EDITORIALE. Il tavolo dei Ventisette e le lacrime per la Brexit

di Enrico Oliari

cameron davidAlla seconda giornata di vertice informale dell’Unione europea a Bruxelles non è presente tra i capi di Stato e di governo il premier britannico David Cameron e d’altronde la sua presenta non avrebbe avuto senso, dal momento che il tema di oggi è il futuro dell’Unione Europea, con tanto di implementazione dei fattori di integrazione e interazione dei paesi membri.
I processi di separazione non sono ancora stati avvitati, dal momento che è necessaria la lettera ufficiale di richiesta di uscita della Gran Bretagna, ma mentre il capo della Commissione Jean Claude Juncker e gli altri leader europei la vorrebbero subito, Cameron continua a prendere tempo, avendo annunciato anche alla Camera che lascerà il compito (e la responsabilità) al suo successore ad ottobre, quando si dimetterà.

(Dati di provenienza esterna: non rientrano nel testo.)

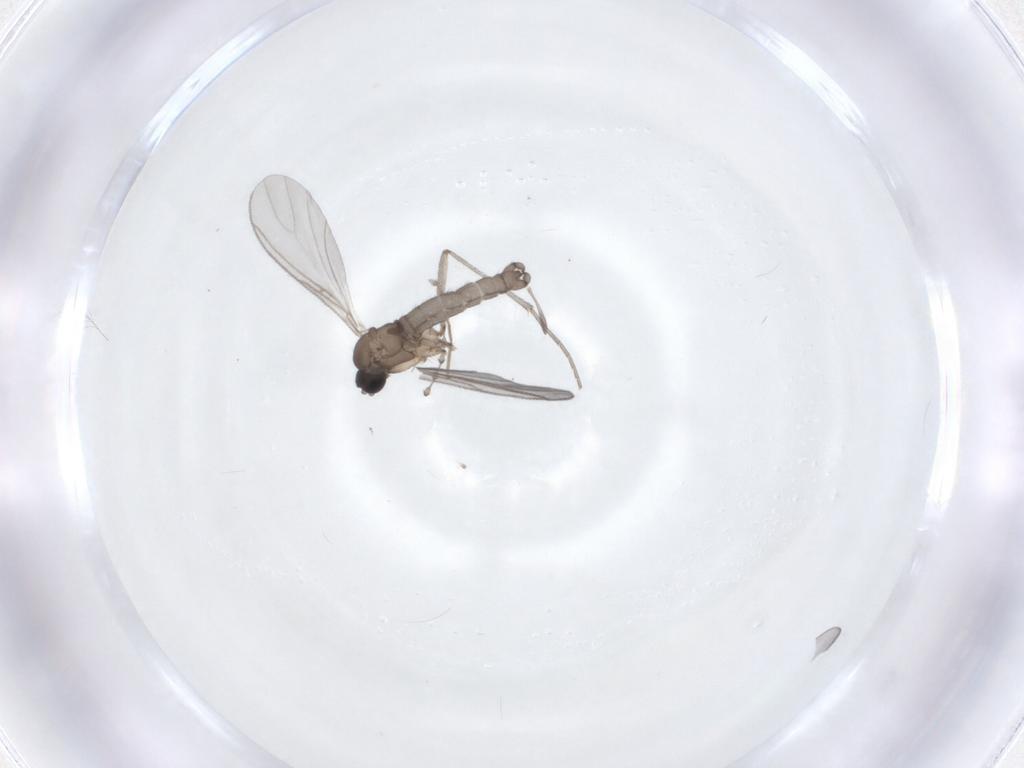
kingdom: Animalia
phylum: Arthropoda
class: Insecta
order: Diptera
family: Sciaridae
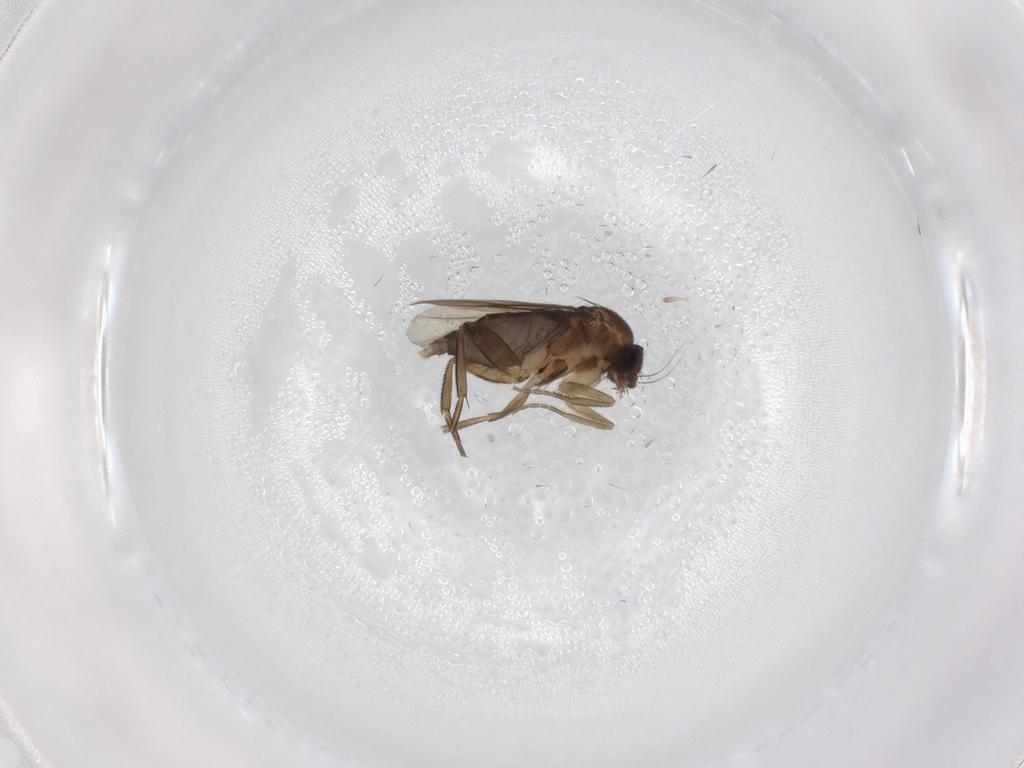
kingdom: Animalia
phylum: Arthropoda
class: Insecta
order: Diptera
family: Phoridae
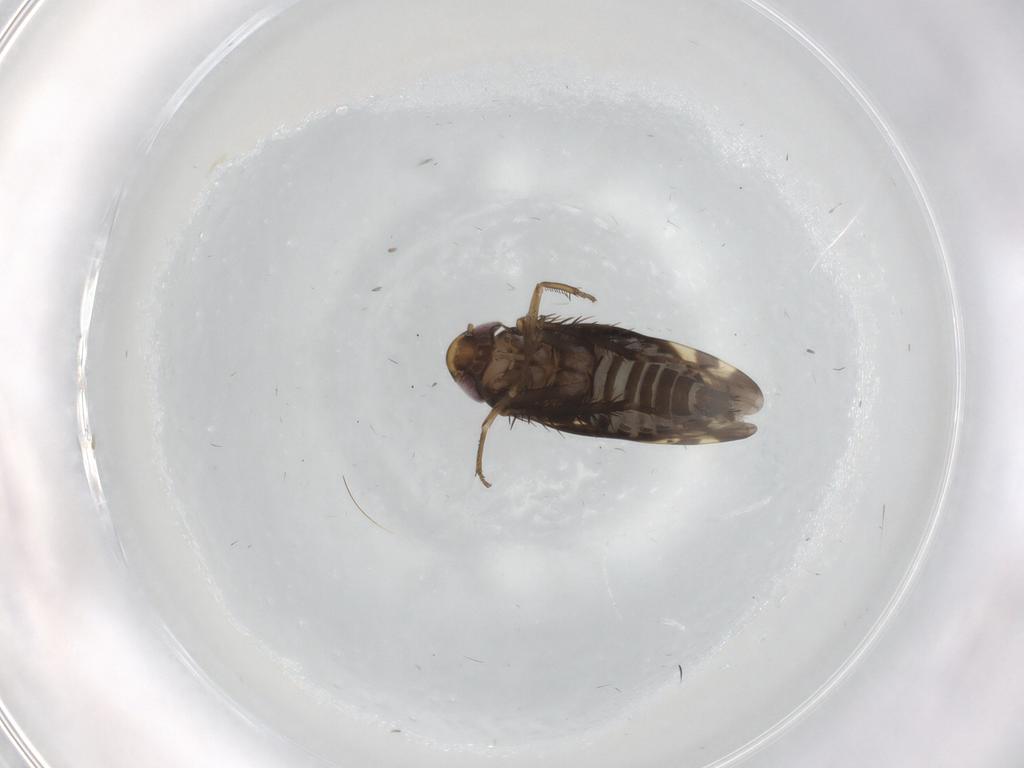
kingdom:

I leader europei spingono perché si faccia presto, in modo da dare certezze ai mercati ed alla politica, ma con tutta probabilità Cameron vuole far capire ai fautori del Leave il disastro combinato. Altresì è vero che la vittoria dei pro-Brexit era per molti inaspettata, forse per loro stessi, per cui non vi è al momento una struttura adeguata per gestire la Gran Bretagna al di fuori dell’Unione Europea.
Tuttavia è inutile girarci intorno: dall’assenza di Londra nel contesto della Casa comune traggono giovamento un po’ tutti, poiché sia i trattati di adesione che soprattutto l’accordo firmato a febbraio per scongiurare il referendum ha dato alla Gran Bretagna uno status troppo speciale, dove alla fine i britannici potevano intervenire sulle scelte e sul destino degli altri 27 paesi, ma gli altri – compreso la stessa Ue – non potevano dire la loro sugli affari della Gran Bretagna.
Tanto per dire Londra, che non aderisce ne’ a Schengen ne’ all’euro e che ha la facoltà di sottrarsi ai dettami di Bruxelles su diversi temi quali la politica interna o l’immigrazione anche comunitaria, in febbraio aveva ottenuto una serie ulteriore di concessioni che prevedevano l’esenzione dal principio dell”’Unione sempre più stretta”, base del Trattato di Roma del 1957, la non partecipazione a un esercito unico europeo, la non partecipazione ai piani di salvataggio economico degli altri paesi, pur mantenendo la supervisione sulle banche, il diritto di prendere sempre e comunque posizione sulle scelte comuni come pure di avere autonome iniziative senza doversi consultare con gli altri.
Fa piangere la Brexit. Ma è da vedere che tipo di lacrime sono quelle di molti leader e semplici cittadini europei.